KEINE NEUEN ERKENNTNISSE Zu den Gerüchten, wonach der Investor Ronny Pecik gemeinsam mit dem ägyptischen Milliardär Naguib Sawiris im großen Stil bei der teilstaatlichen Telekom einsteigen will, hat Ametsreiter nach eigenen Angaben keine neuen Erkenntnisse. Er verwies auf die Meldepflichten beim Erwerb nennenswerter Anteile, und hier seien keine Meldungen eingegangen. Das Nachrichtenmagazin »Format« berichtete, dass die beiden bereits Aktien im Umfang von 565 Mio. Euro erworben hätten. Zu den zahlreichen Affären der TA gab es laut Ametsreiter seit dem Sonder-Aufsichtsrat vor zwei Wochen noch keine bedeutenden neuen Erkenntnisse. Mittlerweile hätten einige Mitarbeiter, die im Jahr 2004 einen Sonderbonus aufgrund eines angeblich manipulierten Kurssprunges der Telekom-Aktie erhalten hatten, diesen Bonus auf ein Treuhandkonto eingezahlt. Wie viele Beschäftigte zurückgezahlt haben und wie hoch die Summe ist, verriet Ametsreiter nicht. Ex-Telekom-Chef Boris Nemsic hat wie angekündigt seinen Bonus zurückgegeben. Ametsreiter erwartet sich, dass alle anderen betroffenen Telekom-Mitarbeiter diesem Schritt folgen, er selbst hat seine 92.000 Euro Bonus umgehend nach Bekanntwerden des Skandals auf dem Treuhandkonto hinterlegt.

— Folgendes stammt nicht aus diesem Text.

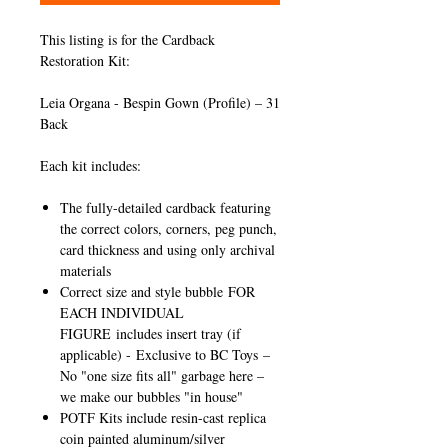
This listing is for the Cardback
Restoration Kit:
Leia Organa - Bespin Gown (Profile) – 31
Back
Each kit includes:
The fully-detailed cardback featuring
the correct colors, corners, peg punch,
card thickness and using only archival
materials
Correct size and style bubble
FOR
EACH INDIVIDUAL
FIGURE
includes insert tray (if
applicable) -
Exclusive to BC Toys
–
No "one size fits all" garbage here –
we make our bubbles "in house"
POTF Kits include resin-cast replica
coin painted aluminum/silver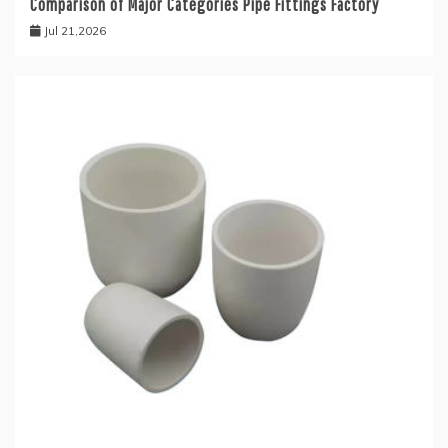
Comparison of Major Categories Pipe Fittings Factory
Jul 21,2026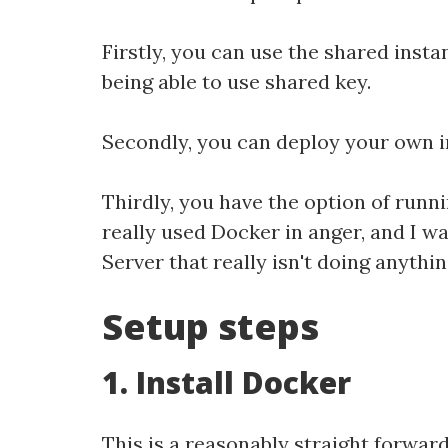
Firstly, you can use the shared insta
being able to use shared key.
Secondly, you can deploy your own in
Thirdly, you have the option of runni
really used Docker in anger, and I wa
Server that really isn't doing anythi
Setup steps
1. Install Docker
This is a reasonably straight forwa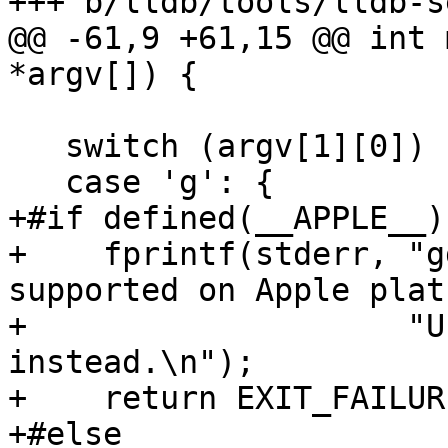
+++ b/lldb/tools/lldb-s
@@ -61,9 +61,15 @@ int 
*argv[]) {

   switch (argv[1][0]) {

   case 'g': {

+#if defined(__APPLE__)

+    fprintf(stderr, "g
supported on Apple plat
+                    "U
instead.\n");

+    return EXIT_FAILURE
+#else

Die im Sonder-Aufsichtsrat beschlossene Task-Force zur Aufarbeitung der zahlreichen Vorwürfe ist noch im Gründungsstadium. Ihr stehen ÖIAG-Chef und Aufsichtsratspräsident Markus Bayrer sowie Aufsichtsrat Franz Geiger vor. Beide waren vor ihrer Zeit als Telekom-Aufsichtsräte auf Einladung des Waffenlobbyisten Alfons Mensdorff-Pouilly auf Jagd in Schottland, bezahlt hatte die Telekom Austria. Mensdorff-Pouilly soll von der Telekom Austria insgesamt 1,1 Mio. Euro erhalten haben. Er betont, dass den Zahlungen durch die Telekom auch eine konkrete und belegbare Leistung gegenüber stand, und es zu keinen ungesetzlichen Handlungen gekommen ist. Dies untersucht zur Zeit die Staatsanwaltschaft. Ametsreiter stellte auf Journalistenfragen klar, dass er nicht an Jagden teilgenommen hat.